Bordalo II pôs o país inteiro a dizer a palavra laico de manhã à noite durante quase uma semana. Palavra que praticamente não se ouvia desde o funeral de Mário Soares, onde foi repetida até à exaustão a sua famosa frase: “Sou socialista, republicano e laico”.
A justa causa de Bordalo II baseava-se no flagelo dos abusos sexuais, que só um total ignóbil não apoiaria. O mais comum dos cristãos sente vergonha e revolta com tudo isso, toca-lhe. Porém, a justa causa esbarra no argumento e perde tracção.

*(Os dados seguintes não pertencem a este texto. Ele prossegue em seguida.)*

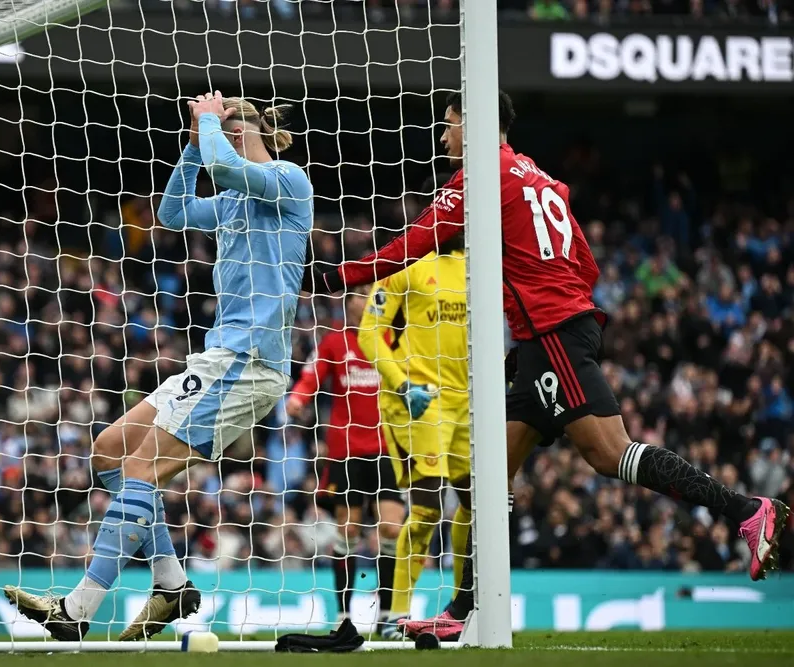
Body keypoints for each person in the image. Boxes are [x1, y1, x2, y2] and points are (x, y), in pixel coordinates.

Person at [307, 90, 789, 640]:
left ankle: (747, 510)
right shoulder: (541, 178)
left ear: (477, 125)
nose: (445, 137)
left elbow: (413, 243)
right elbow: (587, 261)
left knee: (609, 454)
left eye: (450, 126)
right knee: (489, 477)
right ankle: (460, 612)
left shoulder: (480, 178)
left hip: (552, 334)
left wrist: (334, 276)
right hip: (552, 335)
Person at [4, 91, 313, 641]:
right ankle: (171, 584)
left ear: (258, 127)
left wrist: (210, 132)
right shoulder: (231, 199)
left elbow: (225, 163)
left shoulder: (290, 180)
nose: (226, 130)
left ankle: (75, 612)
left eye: (233, 121)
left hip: (250, 362)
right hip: (219, 356)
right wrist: (194, 147)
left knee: (142, 470)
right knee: (109, 454)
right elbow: (171, 213)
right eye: (222, 123)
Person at [356, 178, 472, 638]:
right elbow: (369, 334)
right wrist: (403, 385)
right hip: (420, 404)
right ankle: (393, 615)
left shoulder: (476, 265)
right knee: (426, 510)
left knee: (475, 507)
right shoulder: (403, 262)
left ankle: (461, 607)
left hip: (468, 406)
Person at [286, 288, 404, 630]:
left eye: (371, 294)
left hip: (386, 447)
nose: (365, 300)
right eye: (358, 294)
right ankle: (343, 614)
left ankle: (386, 615)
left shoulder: (391, 337)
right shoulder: (334, 342)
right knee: (348, 532)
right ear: (347, 301)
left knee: (390, 528)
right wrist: (297, 399)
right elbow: (311, 375)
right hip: (346, 450)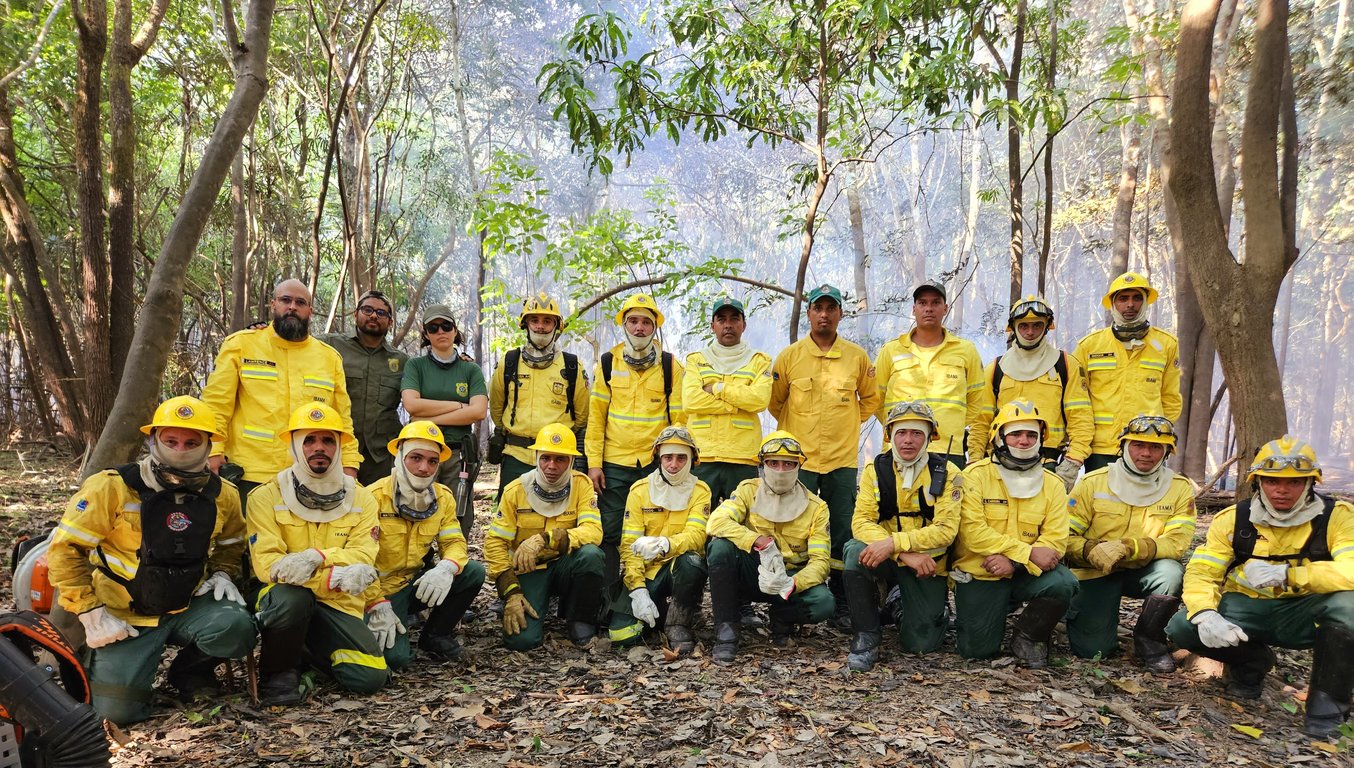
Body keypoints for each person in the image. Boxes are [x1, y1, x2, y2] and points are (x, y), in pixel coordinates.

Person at [45, 396, 256, 725]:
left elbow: (232, 543)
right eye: (170, 440)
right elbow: (64, 549)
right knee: (115, 714)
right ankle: (109, 669)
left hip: (188, 604)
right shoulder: (111, 487)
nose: (180, 450)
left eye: (191, 442)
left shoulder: (223, 494)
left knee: (239, 626)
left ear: (208, 446)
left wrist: (223, 574)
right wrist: (89, 610)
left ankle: (189, 672)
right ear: (153, 439)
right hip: (123, 615)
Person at [1166, 436, 1354, 738]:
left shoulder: (1338, 518)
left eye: (1294, 482)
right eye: (1272, 481)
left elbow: (1351, 571)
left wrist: (1290, 576)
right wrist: (1204, 613)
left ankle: (1327, 711)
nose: (1282, 490)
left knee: (1350, 606)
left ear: (1310, 483)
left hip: (1305, 612)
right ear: (1257, 482)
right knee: (1182, 627)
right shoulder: (1233, 519)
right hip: (1248, 609)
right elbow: (1202, 571)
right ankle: (1253, 663)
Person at [246, 403, 388, 705]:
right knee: (292, 599)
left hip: (340, 602)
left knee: (371, 677)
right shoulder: (266, 496)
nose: (318, 448)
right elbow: (269, 566)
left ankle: (307, 649)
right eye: (309, 440)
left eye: (327, 440)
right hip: (281, 595)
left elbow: (364, 554)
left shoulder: (362, 497)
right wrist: (333, 576)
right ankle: (278, 672)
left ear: (339, 446)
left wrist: (318, 559)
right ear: (295, 446)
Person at [770, 284, 879, 630]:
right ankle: (792, 598)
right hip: (798, 463)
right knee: (793, 526)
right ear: (809, 313)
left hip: (841, 461)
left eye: (831, 308)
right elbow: (775, 403)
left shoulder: (857, 357)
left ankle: (843, 602)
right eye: (818, 308)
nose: (824, 315)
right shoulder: (789, 357)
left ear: (840, 314)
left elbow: (872, 399)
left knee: (843, 529)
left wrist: (849, 422)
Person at [202, 278, 359, 497]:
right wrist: (214, 451)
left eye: (300, 302)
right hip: (250, 474)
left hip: (308, 474)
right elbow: (216, 406)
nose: (292, 306)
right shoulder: (240, 345)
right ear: (273, 304)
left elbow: (342, 419)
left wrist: (349, 464)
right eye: (286, 300)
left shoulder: (328, 357)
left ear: (310, 311)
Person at [949, 399, 1078, 667]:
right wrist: (1028, 552)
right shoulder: (974, 476)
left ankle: (1029, 636)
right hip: (981, 570)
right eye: (1015, 434)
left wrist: (1016, 562)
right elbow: (972, 534)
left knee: (1063, 583)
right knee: (977, 652)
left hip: (1025, 571)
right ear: (1000, 437)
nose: (1023, 441)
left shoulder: (1053, 484)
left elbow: (1056, 540)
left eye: (1031, 434)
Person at [1064, 415, 1197, 672]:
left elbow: (1177, 542)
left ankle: (1149, 639)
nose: (1146, 453)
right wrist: (1090, 550)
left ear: (1167, 451)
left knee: (1171, 572)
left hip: (1143, 570)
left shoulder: (1179, 489)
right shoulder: (1093, 482)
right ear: (1124, 446)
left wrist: (1130, 547)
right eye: (1138, 445)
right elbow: (1063, 536)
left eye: (1155, 447)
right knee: (1094, 651)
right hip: (1095, 571)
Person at [842, 402, 962, 671]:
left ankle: (899, 603)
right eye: (901, 432)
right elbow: (860, 521)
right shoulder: (876, 469)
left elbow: (946, 529)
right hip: (894, 557)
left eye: (917, 433)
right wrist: (901, 551)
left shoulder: (948, 472)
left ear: (930, 437)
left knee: (921, 643)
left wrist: (895, 544)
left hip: (928, 566)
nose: (908, 440)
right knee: (854, 551)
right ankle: (867, 636)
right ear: (890, 435)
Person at [361, 421, 487, 669]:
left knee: (472, 572)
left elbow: (453, 541)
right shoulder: (372, 498)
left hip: (414, 582)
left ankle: (436, 635)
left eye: (432, 461)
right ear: (399, 457)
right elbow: (358, 559)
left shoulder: (442, 497)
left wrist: (446, 568)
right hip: (378, 590)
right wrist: (375, 601)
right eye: (415, 458)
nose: (423, 468)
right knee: (397, 660)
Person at [585, 294, 685, 598]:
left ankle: (649, 597)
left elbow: (679, 421)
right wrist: (594, 463)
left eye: (646, 322)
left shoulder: (671, 366)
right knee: (609, 531)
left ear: (654, 327)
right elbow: (596, 419)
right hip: (614, 463)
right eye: (633, 321)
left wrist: (673, 463)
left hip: (655, 464)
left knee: (653, 529)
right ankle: (607, 600)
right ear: (624, 325)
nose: (639, 328)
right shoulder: (607, 363)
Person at [705, 432, 835, 662]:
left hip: (788, 578)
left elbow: (820, 561)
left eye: (788, 464)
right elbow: (716, 522)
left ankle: (782, 617)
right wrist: (755, 540)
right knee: (720, 548)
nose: (780, 470)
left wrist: (794, 583)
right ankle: (726, 629)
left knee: (823, 603)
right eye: (773, 463)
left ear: (799, 466)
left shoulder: (817, 507)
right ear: (762, 465)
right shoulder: (747, 490)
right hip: (751, 571)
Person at [486, 423, 606, 650]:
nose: (551, 466)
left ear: (571, 461)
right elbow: (495, 544)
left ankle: (580, 619)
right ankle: (525, 599)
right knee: (521, 641)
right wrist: (511, 591)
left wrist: (546, 538)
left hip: (565, 565)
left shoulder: (581, 485)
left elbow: (593, 531)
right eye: (546, 458)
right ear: (537, 457)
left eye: (560, 459)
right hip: (529, 569)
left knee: (591, 555)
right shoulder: (515, 490)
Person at [968, 296, 1092, 490]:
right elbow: (981, 421)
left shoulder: (1066, 365)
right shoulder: (995, 369)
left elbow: (1081, 418)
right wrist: (974, 460)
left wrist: (1072, 462)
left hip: (1048, 463)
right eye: (1024, 325)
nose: (1030, 331)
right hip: (1000, 461)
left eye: (1037, 325)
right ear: (1014, 327)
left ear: (1047, 327)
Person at [608, 427, 711, 655]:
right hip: (645, 573)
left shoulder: (700, 491)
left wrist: (665, 544)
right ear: (658, 458)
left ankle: (679, 624)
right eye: (668, 457)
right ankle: (659, 610)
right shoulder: (639, 491)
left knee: (692, 562)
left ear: (692, 460)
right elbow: (629, 545)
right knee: (623, 636)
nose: (673, 464)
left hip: (677, 567)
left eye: (681, 458)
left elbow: (696, 536)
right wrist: (637, 589)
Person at [874, 279, 991, 469]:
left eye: (935, 303)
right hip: (899, 449)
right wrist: (899, 428)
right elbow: (876, 398)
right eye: (922, 303)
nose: (929, 308)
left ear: (945, 308)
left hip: (948, 449)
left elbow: (977, 400)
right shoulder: (891, 350)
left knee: (947, 499)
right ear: (914, 309)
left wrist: (951, 425)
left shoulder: (965, 350)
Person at [1072, 272, 1181, 472]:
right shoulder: (1089, 346)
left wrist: (1156, 438)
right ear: (1113, 303)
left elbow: (1171, 399)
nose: (1130, 304)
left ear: (1146, 302)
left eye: (1137, 298)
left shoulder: (1167, 345)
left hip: (1147, 447)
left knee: (1145, 502)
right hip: (1102, 447)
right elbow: (1077, 400)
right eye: (1123, 298)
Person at [488, 292, 588, 499]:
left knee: (557, 518)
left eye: (547, 321)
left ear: (557, 326)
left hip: (557, 459)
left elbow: (582, 415)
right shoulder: (509, 362)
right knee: (510, 517)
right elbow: (497, 408)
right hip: (516, 456)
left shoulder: (571, 366)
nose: (540, 326)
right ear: (525, 325)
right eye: (534, 320)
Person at [401, 304, 488, 534]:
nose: (441, 332)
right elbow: (411, 405)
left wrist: (425, 415)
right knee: (416, 508)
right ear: (426, 334)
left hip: (458, 454)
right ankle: (421, 564)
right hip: (422, 451)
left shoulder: (470, 370)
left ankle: (455, 564)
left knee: (459, 513)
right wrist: (459, 406)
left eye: (446, 326)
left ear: (455, 331)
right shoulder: (415, 366)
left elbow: (479, 411)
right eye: (433, 327)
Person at [682, 296, 772, 503]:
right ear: (713, 326)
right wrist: (735, 405)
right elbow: (690, 401)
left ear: (744, 325)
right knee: (699, 521)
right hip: (702, 456)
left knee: (743, 521)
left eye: (734, 319)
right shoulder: (696, 359)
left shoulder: (759, 361)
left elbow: (759, 400)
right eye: (721, 320)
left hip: (743, 456)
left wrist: (716, 388)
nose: (728, 325)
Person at [319, 289, 409, 486]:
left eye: (381, 313)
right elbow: (295, 342)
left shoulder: (402, 361)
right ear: (356, 314)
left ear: (390, 322)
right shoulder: (328, 345)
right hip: (337, 450)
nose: (374, 315)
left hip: (381, 455)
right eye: (367, 310)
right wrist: (261, 330)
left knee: (376, 509)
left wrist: (458, 359)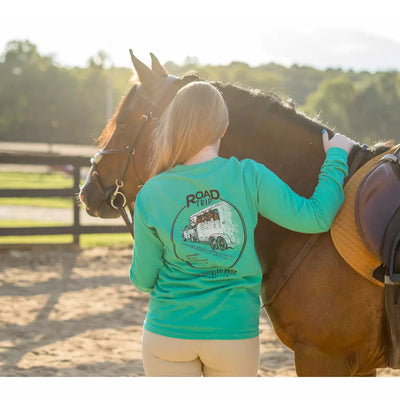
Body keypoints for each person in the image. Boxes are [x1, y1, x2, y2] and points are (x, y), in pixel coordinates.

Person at [129, 81, 354, 377]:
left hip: (168, 334)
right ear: (223, 129)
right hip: (232, 336)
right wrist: (336, 157)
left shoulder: (151, 192)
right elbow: (316, 216)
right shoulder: (250, 176)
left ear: (173, 126)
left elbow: (143, 280)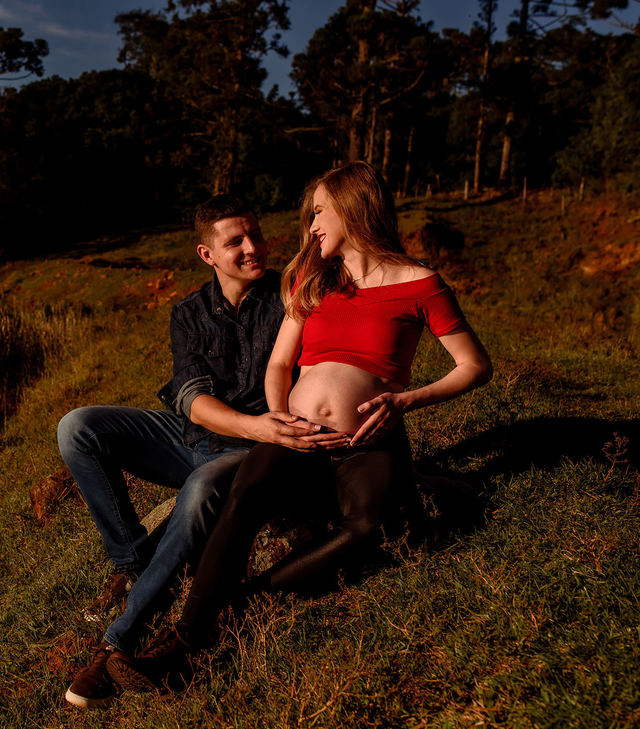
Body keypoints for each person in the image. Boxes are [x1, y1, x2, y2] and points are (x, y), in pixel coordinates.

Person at [105, 161, 493, 694]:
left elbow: (474, 365)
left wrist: (406, 400)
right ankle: (187, 645)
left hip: (368, 441)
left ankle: (247, 601)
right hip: (300, 436)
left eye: (318, 213)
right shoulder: (313, 281)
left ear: (353, 209)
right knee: (244, 498)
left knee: (368, 527)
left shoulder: (420, 283)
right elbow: (279, 365)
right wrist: (280, 420)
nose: (311, 227)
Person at [58, 195, 348, 709]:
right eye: (234, 241)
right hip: (200, 436)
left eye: (255, 234)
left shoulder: (290, 294)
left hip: (252, 452)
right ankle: (135, 562)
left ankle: (118, 641)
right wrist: (252, 424)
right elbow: (192, 399)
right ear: (206, 254)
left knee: (198, 491)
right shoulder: (188, 313)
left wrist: (269, 429)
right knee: (77, 427)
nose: (252, 247)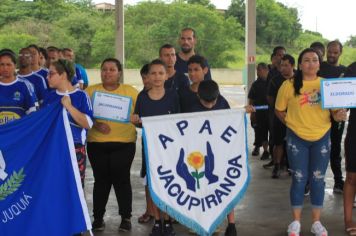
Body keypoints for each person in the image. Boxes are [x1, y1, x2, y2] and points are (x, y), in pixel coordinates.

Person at [275, 48, 346, 236]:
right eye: (306, 60)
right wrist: (291, 123)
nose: (311, 63)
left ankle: (316, 222)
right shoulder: (288, 85)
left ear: (319, 64)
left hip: (321, 137)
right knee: (298, 179)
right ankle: (295, 222)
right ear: (300, 64)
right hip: (296, 139)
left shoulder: (326, 85)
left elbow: (335, 114)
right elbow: (279, 110)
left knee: (318, 180)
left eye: (315, 60)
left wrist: (339, 115)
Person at [86, 58, 138, 232]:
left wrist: (137, 119)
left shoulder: (130, 92)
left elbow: (141, 116)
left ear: (119, 72)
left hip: (124, 143)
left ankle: (126, 217)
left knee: (122, 180)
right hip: (97, 144)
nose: (107, 73)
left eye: (111, 69)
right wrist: (95, 124)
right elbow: (82, 115)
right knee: (101, 181)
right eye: (104, 69)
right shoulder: (90, 91)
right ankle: (98, 218)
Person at [131, 59, 180, 236]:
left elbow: (181, 122)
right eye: (153, 73)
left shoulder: (173, 95)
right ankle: (157, 220)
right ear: (147, 77)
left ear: (166, 76)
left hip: (170, 149)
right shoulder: (142, 97)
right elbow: (140, 123)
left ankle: (167, 221)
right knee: (154, 185)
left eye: (161, 73)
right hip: (150, 149)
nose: (157, 77)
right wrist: (135, 121)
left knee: (168, 184)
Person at [42, 59, 93, 189]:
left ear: (63, 75)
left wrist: (69, 107)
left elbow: (88, 124)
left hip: (74, 150)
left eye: (51, 74)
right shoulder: (48, 96)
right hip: (52, 149)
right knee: (53, 189)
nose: (47, 77)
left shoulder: (81, 96)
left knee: (74, 190)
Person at [318, 40, 347, 194]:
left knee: (335, 149)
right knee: (318, 149)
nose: (332, 55)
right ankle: (315, 181)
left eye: (335, 52)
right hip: (318, 116)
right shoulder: (318, 67)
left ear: (340, 53)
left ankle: (338, 181)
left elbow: (349, 94)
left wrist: (344, 109)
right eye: (330, 51)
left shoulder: (345, 71)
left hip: (337, 117)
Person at [265, 54, 295, 178]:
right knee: (278, 143)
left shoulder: (300, 78)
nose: (282, 68)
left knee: (294, 143)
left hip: (296, 117)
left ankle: (292, 167)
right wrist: (279, 109)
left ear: (292, 66)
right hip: (279, 116)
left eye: (286, 65)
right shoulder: (275, 80)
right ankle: (277, 166)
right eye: (281, 65)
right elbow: (270, 98)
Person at [137, 63, 154, 224]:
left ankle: (167, 215)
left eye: (148, 76)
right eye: (143, 77)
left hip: (168, 145)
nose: (146, 80)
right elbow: (138, 121)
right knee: (148, 178)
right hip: (148, 144)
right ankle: (150, 211)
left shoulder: (169, 95)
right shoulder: (141, 96)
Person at [0, 50, 37, 125]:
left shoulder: (25, 85)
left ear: (15, 65)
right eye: (2, 64)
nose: (5, 68)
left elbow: (33, 113)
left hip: (19, 133)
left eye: (8, 64)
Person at [343, 62, 356, 235]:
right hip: (355, 131)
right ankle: (348, 219)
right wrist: (339, 111)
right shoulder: (352, 68)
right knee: (352, 177)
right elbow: (341, 100)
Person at [248, 63, 270, 160]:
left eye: (259, 70)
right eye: (257, 70)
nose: (257, 72)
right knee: (260, 130)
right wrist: (252, 112)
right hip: (259, 112)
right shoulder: (255, 84)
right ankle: (260, 148)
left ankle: (270, 151)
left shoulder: (271, 82)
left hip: (271, 112)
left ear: (266, 70)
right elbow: (251, 99)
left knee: (272, 132)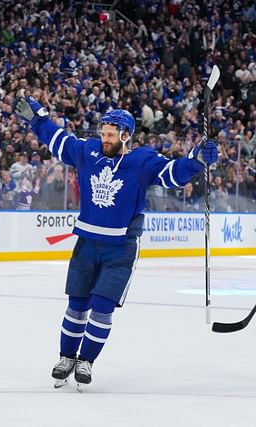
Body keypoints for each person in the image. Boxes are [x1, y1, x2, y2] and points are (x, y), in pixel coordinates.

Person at [14, 96, 218, 390]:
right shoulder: (88, 151)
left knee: (102, 306)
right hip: (86, 242)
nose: (105, 138)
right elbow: (59, 141)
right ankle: (66, 357)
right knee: (77, 304)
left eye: (111, 134)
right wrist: (38, 120)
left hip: (121, 247)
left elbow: (173, 174)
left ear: (126, 135)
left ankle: (86, 361)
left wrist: (195, 161)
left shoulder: (142, 160)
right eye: (103, 133)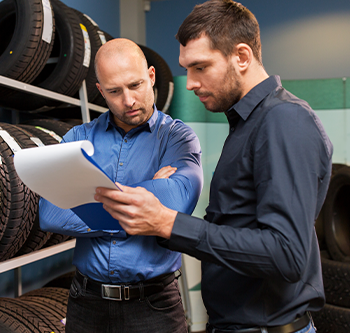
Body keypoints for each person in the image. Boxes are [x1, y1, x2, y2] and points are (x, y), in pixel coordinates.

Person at [94, 1, 334, 333]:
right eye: (186, 68)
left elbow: (286, 255)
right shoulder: (247, 124)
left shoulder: (283, 120)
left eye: (200, 67)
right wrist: (157, 221)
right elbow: (235, 226)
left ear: (242, 57)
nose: (190, 83)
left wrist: (168, 223)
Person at [39, 38, 203, 333]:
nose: (128, 100)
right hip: (87, 302)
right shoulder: (77, 138)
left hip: (154, 305)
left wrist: (90, 201)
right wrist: (147, 199)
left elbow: (178, 200)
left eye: (136, 85)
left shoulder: (178, 138)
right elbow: (51, 213)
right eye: (114, 91)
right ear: (101, 91)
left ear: (151, 77)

Estado laico significa que a igreja não interfere nos assuntos da esfera pública e a esfera pública não interfere no sistema interno da igreja. Um cardeal não tem autoridade para dizer a um ministro que decisões deve tomar, de dizer a um juiz quem é culpado ou inocente, ou a um deputado em que sentido deve votar. E vice-versa: um ministro ou um presidente não tem poder para condicionar a posição de um cardeal nos órgãos e decisões internos da igreja.
É apenas isto: a igreja não interfere na dinâmica da esfera pública e a esfera pública não interfere na dinâmica da igreja. Como tal, nada impede o Estado de financiar um evento de âmbito religioso, como apoia eventos desportivos. O Governo e as autarquias afectam os seus recursos em função daquilo que o seu eleitorado prefere. Se errarem nesse juízo, os eleitores terão a sua oportunidade para os substituir nas eleições seguintes, é a democracia a funcionar.
Ser laico não é ser anticlerical e o que se nota nestas alturas, até para um não crente como eu, é que uma massa de pessoas na nossa praça não tolera a religião dos outros se estes forem cristãos (se forem de outras religiões o caso muda de figura) sentem que têm ali uma oportunidade para demonstrar a sua aversão e intolerância ao cristianismo (quando passam o resto da vida a defender a tolerância para outros grupos) enchendo-se da expressão “laico” quando, no fundo, estas pessoas demonstram nos seus pontos de vista que não são laicas, mas sim, anticlericais.
Este fundamentalismo não segue os ditames da justiça social que todos gostamos de defender. Segue os ditames do entrincheiramento, da divisão e do conflito cego. É um pressuposto perigoso por duas razões. A primeira, porque incita ao sentimento de culpa do cristão por ser cristão, o que não é diferente do incitamento de culpa ao muçulmano por ser muçulmano, e ao judeu por ser judeu. Já todos sabemos como tudo isto acaba.
A segunda razão pela qual este argumento é perigoso é por atacar fundamentalmente a massa juvenil. É para eles que este evento foi posto de pé, um evento que é, em si, naturalmente benigno. Não é uma final da Liga dos Campeões com ingleses bêbedos à tareia e a destruir esplanadas.
É uma multidão de jovens movidos por uma crença comum, que não tiveram interesse em evangelizar ninguém enquanto cá estiveram, que vieram de longe para que, durante uma semana, pudessem fazer o país e a cidade transbordar de alegria e boa disposição sem partir esplanadas nem arrancar pedras da calçada. Tudo para assistirem a um evento presidido pelo Papa que muitos admiram, homem que vários esforços tem empregado para partir a pedra das cabeças duras do clero conservador e fazer da própria igreja católica uma instituição mais tolerante e mais aberta para com as causas que todos gostamos de defender.
São apenas jovens que estão do lado certo da religião, o lado sem fundamentalismos, para os quais é profundamente injusto serem classificados de imorais por via da crença que têm. Se é errado fazê-lo aos judeus e aos muçulmanos, é igualmente errado fazê-lo aos cristãos. Ser laico é chato, quando não sabemos o que ser laico significa.